At Devinci Innovation Center, training for a sustainable future is about leveraging sustainable and resilient technologies. Passionate about innovative alternatives and low-tech methodologies, the members of the Resilient Futures group are looking for the best solutions by leveraging new manufacturing processes to explore new frontiers through engineering education.
“We believe technology must evolve to face the challenges of tomorrow and that it can improve environmental, social, and societal life in the 21st century”: is the motto of the Resilient Futures group of Devinci Innovation Center, dubbed the “French MIT”. “We build and develop tangible innovations, often based on a “Do-It-Yourself” manufacturing process, and we invite individuals and communities to take ownership of the technologies,” the group explains on their website.
New manufacturing processes to give a new life to organic materials
As a part of their Creative Technology course within the MSc Innovation & Creative Technology and Creative Technology major, students develop a new research vision based on innovation and experimentation. hese methods allow them to take a refreshing look at today’s social issues through radical learning methods, anti-disciplinarity and collective intelligence.

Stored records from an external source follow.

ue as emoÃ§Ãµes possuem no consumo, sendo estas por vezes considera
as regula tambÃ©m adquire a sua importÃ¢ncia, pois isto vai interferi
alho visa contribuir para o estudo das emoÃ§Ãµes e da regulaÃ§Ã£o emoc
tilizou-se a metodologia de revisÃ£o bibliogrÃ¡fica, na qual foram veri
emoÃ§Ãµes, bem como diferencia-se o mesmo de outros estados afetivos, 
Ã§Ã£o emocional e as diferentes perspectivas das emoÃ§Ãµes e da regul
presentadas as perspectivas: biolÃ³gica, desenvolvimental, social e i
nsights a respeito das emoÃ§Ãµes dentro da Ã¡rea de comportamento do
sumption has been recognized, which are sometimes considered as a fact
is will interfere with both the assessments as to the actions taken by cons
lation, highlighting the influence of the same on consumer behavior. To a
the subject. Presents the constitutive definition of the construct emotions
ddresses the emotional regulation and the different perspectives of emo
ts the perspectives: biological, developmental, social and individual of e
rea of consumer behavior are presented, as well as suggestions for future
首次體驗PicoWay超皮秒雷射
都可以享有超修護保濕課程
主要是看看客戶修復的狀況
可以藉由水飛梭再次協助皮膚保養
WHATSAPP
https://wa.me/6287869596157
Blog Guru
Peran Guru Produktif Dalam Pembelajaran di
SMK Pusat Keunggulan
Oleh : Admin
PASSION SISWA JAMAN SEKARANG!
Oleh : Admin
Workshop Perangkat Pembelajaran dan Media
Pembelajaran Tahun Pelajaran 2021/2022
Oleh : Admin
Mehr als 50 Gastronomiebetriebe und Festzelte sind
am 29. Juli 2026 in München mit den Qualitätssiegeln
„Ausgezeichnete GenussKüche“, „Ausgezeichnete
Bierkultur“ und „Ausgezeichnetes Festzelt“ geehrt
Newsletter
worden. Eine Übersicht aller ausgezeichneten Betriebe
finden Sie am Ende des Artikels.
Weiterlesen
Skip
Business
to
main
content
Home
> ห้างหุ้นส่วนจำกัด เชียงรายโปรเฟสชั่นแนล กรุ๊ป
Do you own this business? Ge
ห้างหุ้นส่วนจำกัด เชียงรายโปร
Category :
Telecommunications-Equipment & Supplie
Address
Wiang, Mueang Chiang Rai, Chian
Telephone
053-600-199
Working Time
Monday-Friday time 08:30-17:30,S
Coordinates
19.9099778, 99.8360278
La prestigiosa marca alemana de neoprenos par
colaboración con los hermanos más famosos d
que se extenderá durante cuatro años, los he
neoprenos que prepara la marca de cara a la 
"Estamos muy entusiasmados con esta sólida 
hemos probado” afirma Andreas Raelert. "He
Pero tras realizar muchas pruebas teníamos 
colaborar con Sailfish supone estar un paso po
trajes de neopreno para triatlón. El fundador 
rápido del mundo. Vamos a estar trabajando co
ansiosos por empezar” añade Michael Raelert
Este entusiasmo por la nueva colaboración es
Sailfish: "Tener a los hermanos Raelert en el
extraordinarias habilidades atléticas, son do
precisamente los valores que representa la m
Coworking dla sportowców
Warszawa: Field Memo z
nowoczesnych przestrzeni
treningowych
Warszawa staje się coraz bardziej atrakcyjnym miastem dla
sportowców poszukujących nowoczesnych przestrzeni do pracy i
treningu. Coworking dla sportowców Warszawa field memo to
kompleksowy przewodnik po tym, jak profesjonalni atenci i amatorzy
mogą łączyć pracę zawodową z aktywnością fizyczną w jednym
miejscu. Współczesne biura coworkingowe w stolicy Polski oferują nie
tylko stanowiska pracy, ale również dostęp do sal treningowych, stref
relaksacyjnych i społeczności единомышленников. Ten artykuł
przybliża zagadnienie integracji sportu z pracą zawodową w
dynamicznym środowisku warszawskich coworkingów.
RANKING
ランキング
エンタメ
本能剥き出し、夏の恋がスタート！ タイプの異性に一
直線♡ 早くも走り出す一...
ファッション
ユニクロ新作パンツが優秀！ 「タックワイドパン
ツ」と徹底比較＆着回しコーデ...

As part of the innovation training, the students are guided by three Principal Investigators, each heading a research group: Artificial Lives, Resilient Futures and Human Learning.
Marc Teyssier, Principal Investigator of the Resilient Futures group, explains his approach:
“Let’s take the example of silkworms. We seek to update existing knowledge, to prevent past errors in the treatment of cocoons and to improve productivity.
Or, thanks to a 3D printer, we create new forms of clay pots that promote the growth of certain plants.
Smart materials: going beyond nature to innovate in healthcare
We are at the crossroads between the new tools at our disposal and the handicraft“, explains Marc Teyssier.
Intelligent materials open up many low-tech possibilities and new development for health and robotics.
“Biomaterials could bring an alternative for soft silicone robotic hand,” explains Marc Teyssier for Usine Nouvelle.
Our current research is exploring the use of biobased durable plastics made from gelatin and agar-agar.
“It’s not just a question of converting them into stable objects, but also of making them conductive. It implies developing the conductive properties of the bio-based plastic.”